Filter-Based Feature Subset Selection and Data Sampling for Fault-Prone Program Module Prediction  
Author Kehan Gao


Co-Author(s) Taghi M. Khoshgoftaar; Amri Napolitano


Abstract Classification models are effective tools for software quality prediction, helping practitioners to identify potentially problematic modules and intelligently assign limited project resources. However, two problems, high dimensionality and class imbalance, may affect the classifiers performance. In this study, we propose a data pre-processing approach, in which feature selection is combined with data sampling, to overcome these problems. More specifically, we investigate two filter-based feature subsets selection techniques, i.e., correlation-based and consistency-based subset evaluation methods, and three data sampling methods, i.e., random undersampling, random oversampling, and synthetic minority oversampling. We are interested in exploring the effect of the various feature selection techniques, sampling methods, and their interactions on the performance of classification models. The empirical study was carried out on three datasets from a real-world software system.
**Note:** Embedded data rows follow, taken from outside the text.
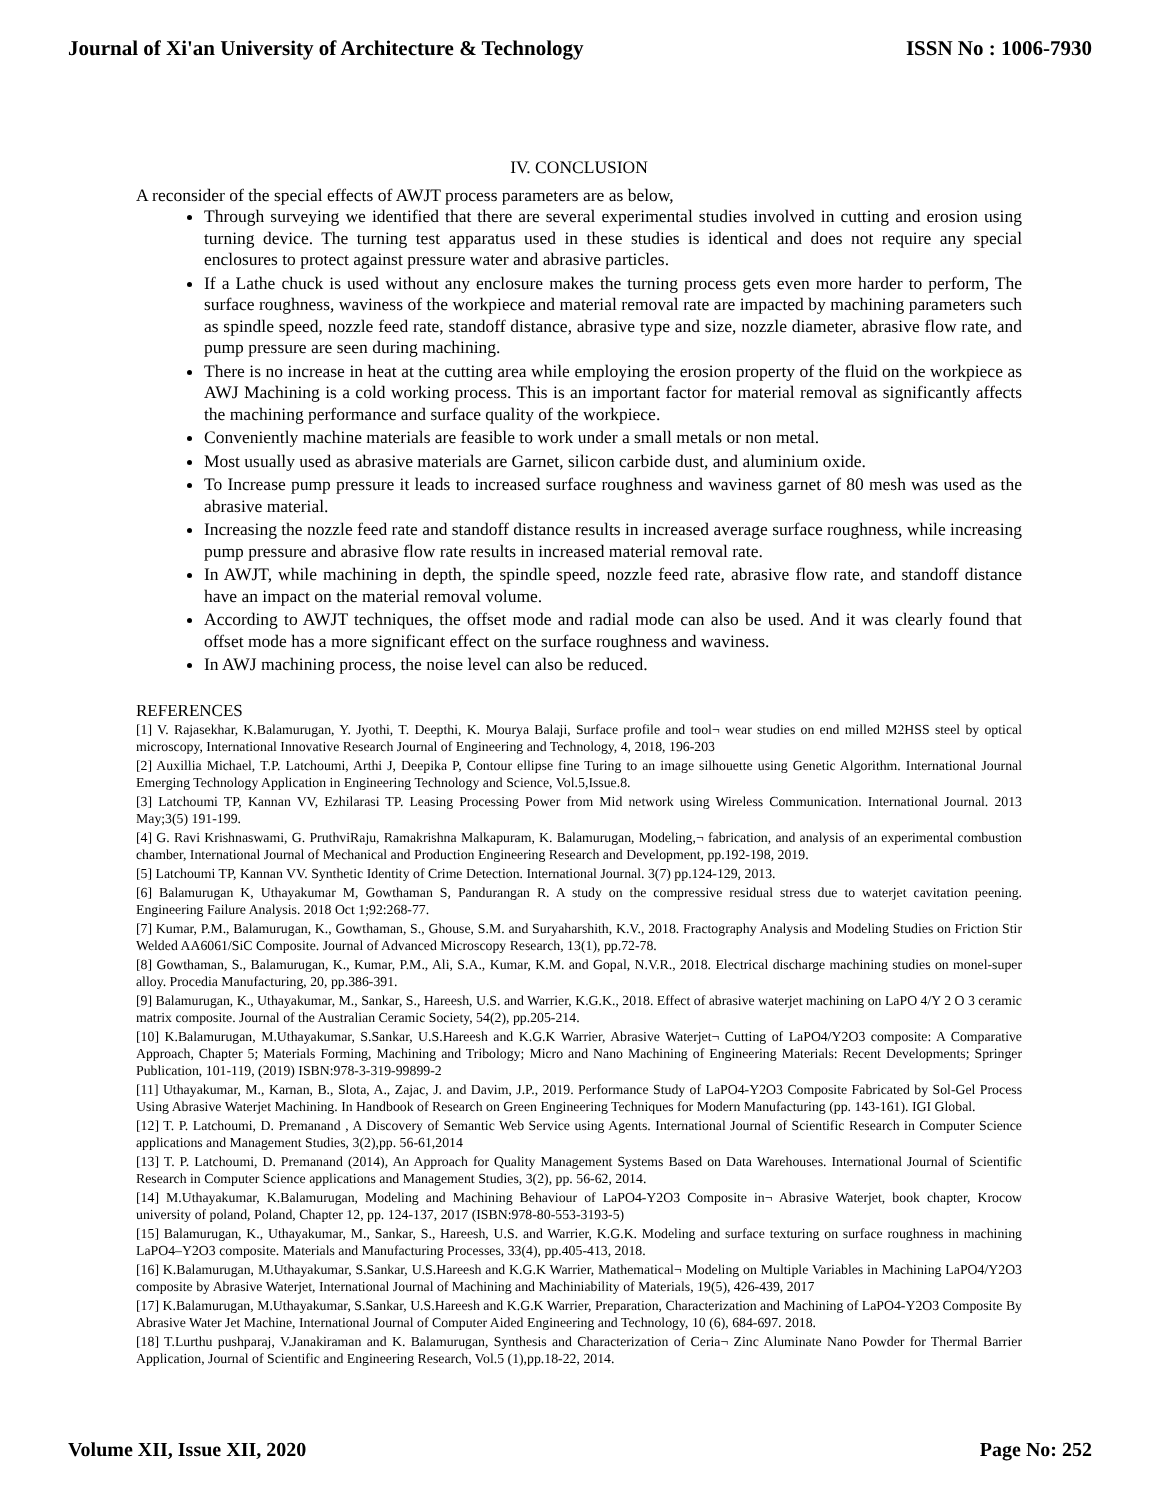Journal of Xi'an University of Architecture & Technology ISSN No : 1006-7930
IV. CONCLUSION
A reconsider of the special effects of AWJT process parameters are as below,
Through surveying we identified that there are several experimental studies involved in cutting and erosion using turning device. The turning test apparatus used in these studies is identical and does not require any special enclosures to protect against pressure water and abrasive particles.
If a Lathe chuck is used without any enclosure makes the turning process gets even more harder to perform, The surface roughness, waviness of the workpiece and material removal rate are impacted by machining parameters such as spindle speed, nozzle feed rate, standoff distance, abrasive type and size, nozzle diameter, abrasive flow rate, and pump pressure are seen during machining.
There is no increase in heat at the cutting area while employing the erosion property of the fluid on the workpiece as AWJ Machining is a cold working process. This is an important factor for material removal as significantly affects the machining performance and surface quality of the workpiece.
Conveniently machine materials are feasible to work under a small metals or non metal.
Most usually used as abrasive materials are Garnet, silicon carbide dust, and aluminium oxide.
To Increase pump pressure it leads to increased surface roughness and waviness garnet of 80 mesh was used as the abrasive material.
Increasing the nozzle feed rate and standoff distance results in increased average surface roughness, while increasing pump pressure and abrasive flow rate results in increased material removal rate.
In AWJT, while machining in depth, the spindle speed, nozzle feed rate, abrasive flow rate, and standoff distance have an impact on the material removal volume.
According to AWJT techniques, the offset mode and radial mode can also be used. And it was clearly found that offset mode has a more significant effect on the surface roughness and waviness.
In AWJ machining process, the noise level can also be reduced.
REFERENCES
[1] V. Rajasekhar, K.Balamurugan, Y. Jyothi, T. Deepthi, K. Mourya Balaji, Surface profile and tool¬ wear studies on end milled M2HSS steel by optical microscopy, International Innovative Research Journal of Engineering and Technology, 4, 2018, 196-203
[2] Auxillia Michael, T.P. Latchoumi, Arthi J, Deepika P, Contour ellipse fine Turing to an image silhouette using Genetic Algorithm. International Journal Emerging Technology Application in Engineering Technology and Science, Vol.5,Issue.8.
[3] Latchoumi TP, Kannan VV, Ezhilarasi TP. Leasing Processing Power from Mid network using Wireless Communication. International Journal. 2013 May;3(5) 191-199.
[4] G. Ravi Krishnaswami, G. PruthviRaju, Ramakrishna Malkapuram, K. Balamurugan, Modeling,¬ fabrication, and analysis of an experimental combustion chamber, International Journal of Mechanical and Production Engineering Research and Development, pp.192-198, 2019.
[5] Latchoumi TP, Kannan VV. Synthetic Identity of Crime Detection. International Journal. 3(7) pp.124-129, 2013.
[6] Balamurugan K, Uthayakumar M, Gowthaman S, Pandurangan R. A study on the compressive residual stress due to waterjet cavitation peening. Engineering Failure Analysis. 2018 Oct 1;92:268-77.
[7] Kumar, P.M., Balamurugan, K., Gowthaman, S., Ghouse, S.M. and Suryaharshith, K.V., 2018. Fractography Analysis and Modeling Studies on Friction Stir Welded AA6061/SiC Composite. Journal of Advanced Microscopy Research, 13(1), pp.72-78.
[8] Gowthaman, S., Balamurugan, K., Kumar, P.M., Ali, S.A., Kumar, K.M. and Gopal, N.V.R., 2018. Electrical discharge machining studies on monel-super alloy. Procedia Manufacturing, 20, pp.386-391.
[9] Balamurugan, K., Uthayakumar, M., Sankar, S., Hareesh, U.S. and Warrier, K.G.K., 2018. Effect of abrasive waterjet machining on LaPO 4/Y 2 O 3 ceramic matrix composite. Journal of the Australian Ceramic Society, 54(2), pp.205-214.
[10] K.Balamurugan, M.Uthayakumar, S.Sankar, U.S.Hareesh and K.G.K Warrier, Abrasive Waterjet¬ Cutting of LaPO4/Y2O3 composite: A Comparative Approach, Chapter 5; Materials Forming, Machining and Tribology; Micro and Nano Machining of Engineering Materials: Recent Developments; Springer Publication, 101-119, (2019) ISBN:978-3-319-99899-2
[11] Uthayakumar, M., Karnan, B., Slota, A., Zajac, J. and Davim, J.P., 2019. Performance Study of LaPO4-Y2O3 Composite Fabricated by Sol-Gel Process Using Abrasive Waterjet Machining. In Handbook of Research on Green Engineering Techniques for Modern Manufacturing (pp. 143-161). IGI Global.
[12] T. P. Latchoumi, D. Premanand , A Discovery of Semantic Web Service using Agents. International Journal of Scientific Research in Computer Science applications and Management Studies, 3(2),pp. 56-61,2014
[13] T. P. Latchoumi, D. Premanand (2014), An Approach for Quality Management Systems Based on Data Warehouses. International Journal of Scientific Research in Computer Science applications and Management Studies, 3(2), pp. 56-62, 2014.
[14] M.Uthayakumar, K.Balamurugan, Modeling and Machining Behaviour of LaPO4-Y2O3 Composite in¬ Abrasive Waterjet, book chapter, Krocow university of poland, Poland, Chapter 12, pp. 124-137, 2017 (ISBN:978-80-553-3193-5)
[15] Balamurugan, K., Uthayakumar, M., Sankar, S., Hareesh, U.S. and Warrier, K.G.K. Modeling and surface texturing on surface roughness in machining LaPO4–Y2O3 composite. Materials and Manufacturing Processes, 33(4), pp.405-413, 2018.
[16] K.Balamurugan, M.Uthayakumar, S.Sankar, U.S.Hareesh and K.G.K Warrier, Mathematical¬ Modeling on Multiple Variables in Machining LaPO4/Y2O3 composite by Abrasive Waterjet, International Journal of Machining and Machiniability of Materials, 19(5), 426-439, 2017
[17] K.Balamurugan, M.Uthayakumar, S.Sankar, U.S.Hareesh and K.G.K Warrier, Preparation, Characterization and Machining of LaPO4-Y2O3 Composite By Abrasive Water Jet Machine, International Journal of Computer Aided Engineering and Technology, 10 (6), 684-697. 2018.
[18] T.Lurthu pushparaj, V.Janakiraman and K. Balamurugan, Synthesis and Characterization of Ceria¬ Zinc Aluminate Nano Powder for Thermal Barrier Application, Journal of Scientific and Engineering Research, Vol.5 (1),pp.18-22, 2014.
Volume XII, Issue XII, 2020 Page No: 252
The results demonstrate that the correlation-based subset evaluation technique outperforms the consistency-based method when both used along with a random sampling method; however, when synthetic minority oversampling is employed the consistencybased technique may be a better choice.


Keywords software quality prediction, feature selection, data sampling, subset selection
    Article #:  21114
Proceedings of the 21st ISSAT International Conference on Reliability and Quality in Design
August 6-8, 2015 - Philadelphia, Pennsylvia, U.S.A.